Ruby Class for Dual Numbers

####
##  Here is a class that implements Dual numbers, with addition,
##  multiplication, and exponentiation
class Dual
    attr_accessor :matrix
    def initialize(real, dual)
        @matrix = Matrix[[real, dual], [0, real]]
    end
    def +(other)
        result = @matrix + other.matrix
        Dual.new(result[0, 0], result[0, 1])
    end
    def *(other)
        result = @matrix * other.matrix
        Dual.new(result[0, 0], result[0, 1])
    end
    def **(exponent)
        result = @matrix**exponent
        Dual.new(result[0, 0], result[0, 1])
    end
    def to_s
        "#{real} + #{dual}ε"
    end
    def inspect
        to_s
    end
    def real
        @matrix[0, 0]
    end
    def dual
        @matrix[0, 1]
    end
end
#
####
##  Now let's have f(x) = x**2
def f(x)
    x**2
end
####
##  Let's print a few values of this function
print "f(x) = "
p (0..15).map{|x| f(x) }
## This prints:
## f(x) = [0, 1, 4, 9, 16, 25, 36, 49, 64, 81, 100, 121, 144, 169, 196, 225]
#  
#  
####
##  Now lets run function f on a dual number, f(x + ε)
print "f(x + ε) = "
p (0..15).map{|x| f(Dual.new(x, 1)) }
# 
# 
##  This prints
##  f(x + ε) = [0 + 0ε, 1 + 2ε, 4 + 4ε, 9 + 6ε, 16 + 8ε, 25 + 10ε, 36 + 12ε, 
##              49 + 14ε, 64 + 16ε, 81 + 18ε, 100 + 20ε, 121 + 22ε, 144 + 24ε, 
##              169 + 26ε, 196 + 28ε, 225 + 30ε]
# 
# 
##  The real part of the dual number in f(x + ε) is exactly the same as f(x)
##  Let's just print out the dual component instead
# 
print "Dual{f(x + ε)} = "
p (0..15).map{|x| f(Dual.new(x, 1)).dual }
# 
# 
##  This prints
##  Dual{f(x + ε)} = [0, 2, 4, 6, 8, 10, 12, 14, 16, 18, 20, 22, 24, 26, 28, 30]

Conclusion

I dunno, thought that was pretty cool.
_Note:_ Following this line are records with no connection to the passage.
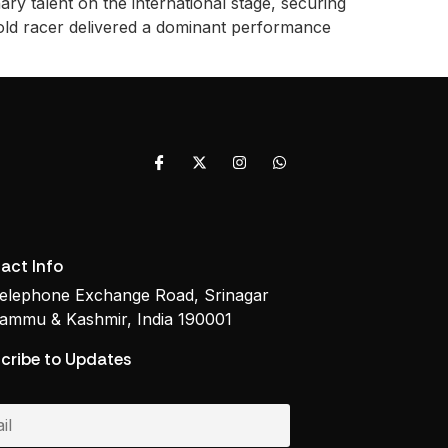
y talent on the international stage, securing
old racer delivered a dominant performance
act Info
elephone Exchange Road, Srinagar
ammu & Kashmir, India 190001
cribe to Updates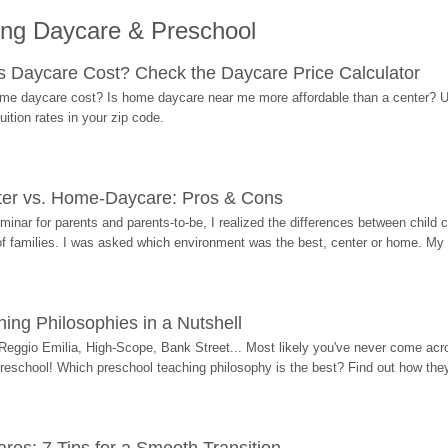
ing Daycare & Preschool
Daycare Cost? Check the Daycare Price Calculator
me daycare cost? Is home daycare near me more affordable than a center? Use
ition rates in your zip code.
ter vs. Home-Daycare: Pros & Cons
eminar for parents and parents-to-be, I realized the differences between chil
 of families. I was asked which environment was the best, center or home. My
ing Philosophies in a Nutshell
Reggio Emilia, High-Scope, Bank Street... Most likely you've never come acro
 preschool! Which preschool teaching philosophy is the best? Find out how they 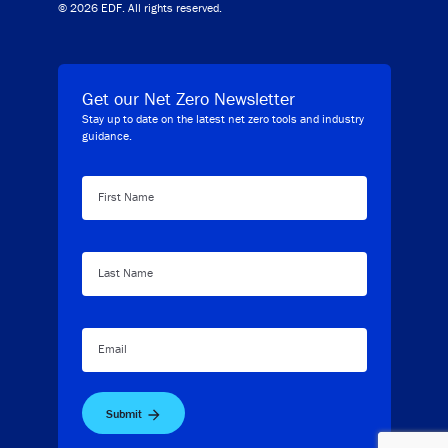
© 2026 EDF. All rights reserved.
Get our Net Zero Newsletter
Stay up to date on the latest net zero tools and industry
guidance.
First Name
Last Name
Email
Submit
Actually the more I figure out about matrices the more I am understanding how they can be used to implement any linear operator. Actually the reasoning behind me even caring about matrices or linear operators at all (or math really), is that works together well with my obsession for digital audio filters. Because a digital filter is usually a linear operation, yep, matrices can be used to calculate filters :) Hopefully I will get more into describing how filters work in future blog posts.